◆ WHAT TO PRODUCE
Copy the lines of the material below without changing them, leaving out the pictures.

══ GIVEN INFORMATION

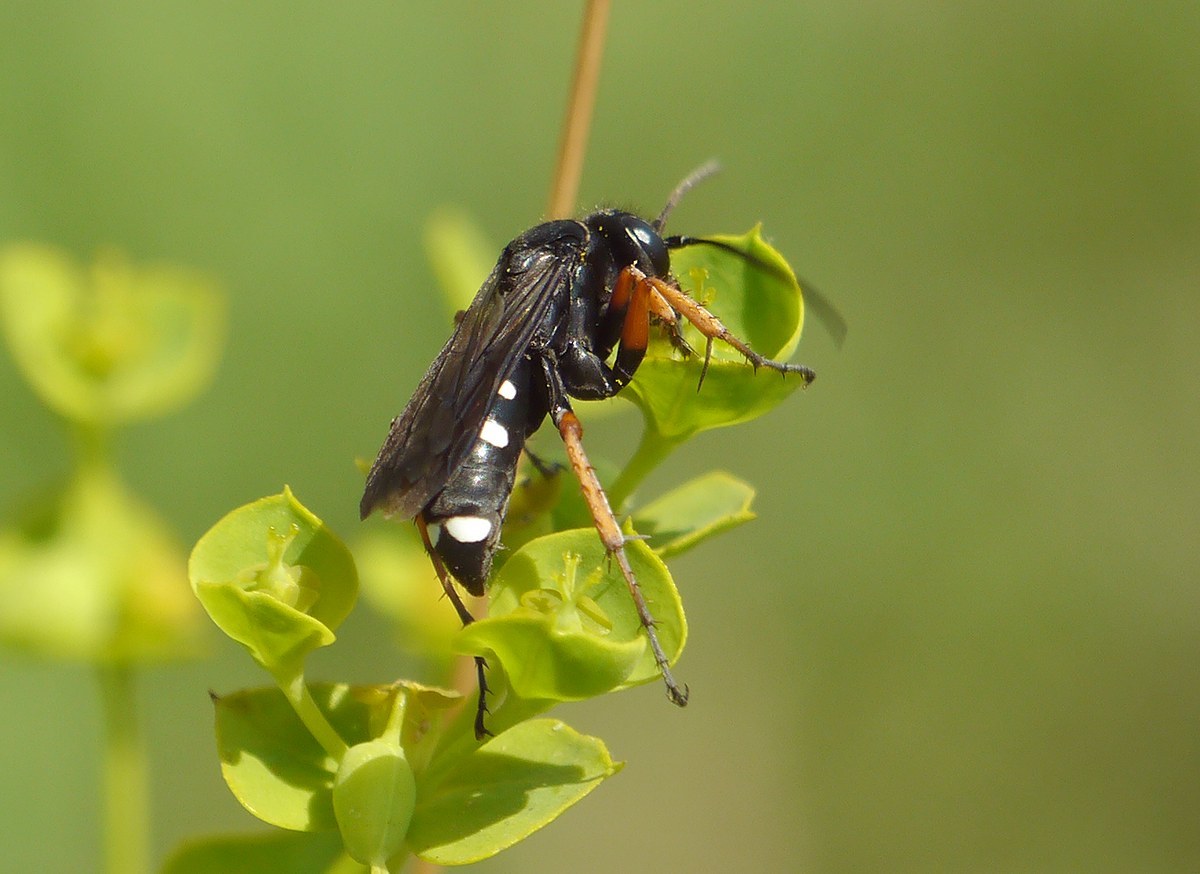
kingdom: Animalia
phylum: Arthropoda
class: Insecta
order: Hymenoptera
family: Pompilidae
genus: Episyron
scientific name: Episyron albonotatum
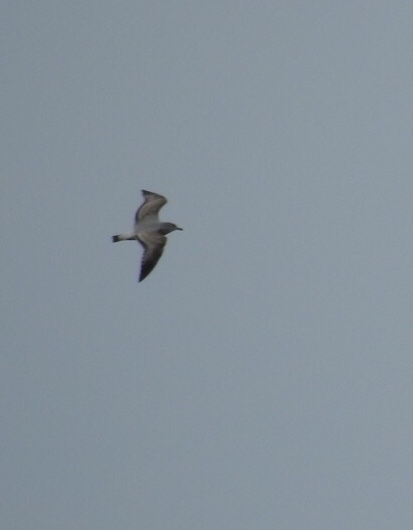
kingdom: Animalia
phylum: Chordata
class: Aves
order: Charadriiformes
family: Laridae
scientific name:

════

◆ OUTPUT FOR THIS EXERCISE
kingdom: Animalia
phylum: Arthropoda
class: Insecta
order: Hymenoptera
family: Pompilidae
genus: Episyron
scientific name: Episyron albonotatum
kingdom: Animalia
phylum: Chordata
class: Aves
order: Charadriiformes
family: Laridae
scientific name:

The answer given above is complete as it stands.